## ЗАДАНИЕ
Перепишите фрагмент интервью, начиная со слов «Валерий, это первая» и заканчивая словами «глубже начала 60-х.». Замените в нем «графические работы» на «графические листы».
-------- ТЕКСТ ДЛЯ ЧТЕНИЯ
Валерий, это первая ваша выставка в Крокин галерее. Вы показываете свои графические работы и объекты 50-х — середины 60-х годов, ставшие своеобразным генезисом вашего последующего искусства. Подобный формат показа ранних произведений известных сегодня авторов для галереи не нов. Существует такой давнишний проект галереи «Архивация современности». Это как раз об этом. Но, честно сказать, так глубоко, в плане хронологии, мы до этой выставки не погружались. Не глубже начала 60-х.
Поэтому первый вопрос, — как появились эти работы в контексте того времени, времени вашего студенчества?
Всё то, что я делал в те годы, называю «опытами». В начале моей учёбы в Московском Полиграфическом институте, мне повезло, потому что я встретил замечательного преподавателя Павла Григорьевича Захарова. Биография его очень интересная. Он был в группе ВХУТЕМАСа, дружил и был соавтором Митурича, который в свою очередь соприкасался, хоть и по касательной с Матюшиным. Был собран очень мощный клубок, так сказать, «воспитательных вещей». У них, как, кстати, и у Поповой была программа как 19-ти летнему художнику-студенту «перевернуть сознание», то есть обратить его от академической системы в сторону современного на тот момент эксперимента, вывести его на что-то новое. Нечто подобное на Западе делал Гропиус. Эти лекции были изданы, но потом что-то спрятали, что-то уничтожили. Живьём я их услышал только у Павла Григорьевича.
Он выбрал несколько учеников, которые поначалу были просто любопытными, хотевшими просто раздвинуть рамки искусства, а не механически рисовать натюрморты и пейзажи. Его девизом было – не просто зарисовывать, а мыслить. Павел Григорьевич отличался тем, что у него помимо уже известных ВХУТЕМАСовских лекций, которые он сам знал отлично, были свои, отчасти не реализованные, идеи. Он более реализовался как педагог, нежели художник. Так вот, он выбрал меня и пару моих сокурсников, водил на бокс и учил видеть формы, которые действуют. Это было совсем иное, это был не статичный натурщик в мастерской. Он учил нас рисовать движение. На тот момент это выглядело революционно. Конечно, это граничило с мыслями футуристов, Боччони, например, который хотел изобразить движение поезда или движение аэроплана. Мало того изобразить само движение, но изобразить, находясь в самом движении, внутри его. На этом его идеи не заканчивались, он ими он был просто наполнен.
А почему в своём выборе, он остановился именно на Вас?
----------------
-------- ВЫДЕРЖКА ИЗ ДАННЫХ
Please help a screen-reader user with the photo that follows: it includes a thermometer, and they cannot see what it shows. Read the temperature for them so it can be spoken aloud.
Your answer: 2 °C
----------------
## ОТВЕТ
Валерий, это первая ваша выставка в Крокин галерее. Вы показываете свои графические листы и объекты 50-х — середины 60-х годов, ставшие своеобразным генезисом вашего последующего искусства. Подобный формат показа ранних произведений известных сегодня авторов для галереи не нов. Существует такой давнишний проект галереи «Архивация современности». Это как раз об этом. Но, честно сказать, так глубоко, в плане хронологии, мы до этой выставки не погружались. Не глубже начала 60-х.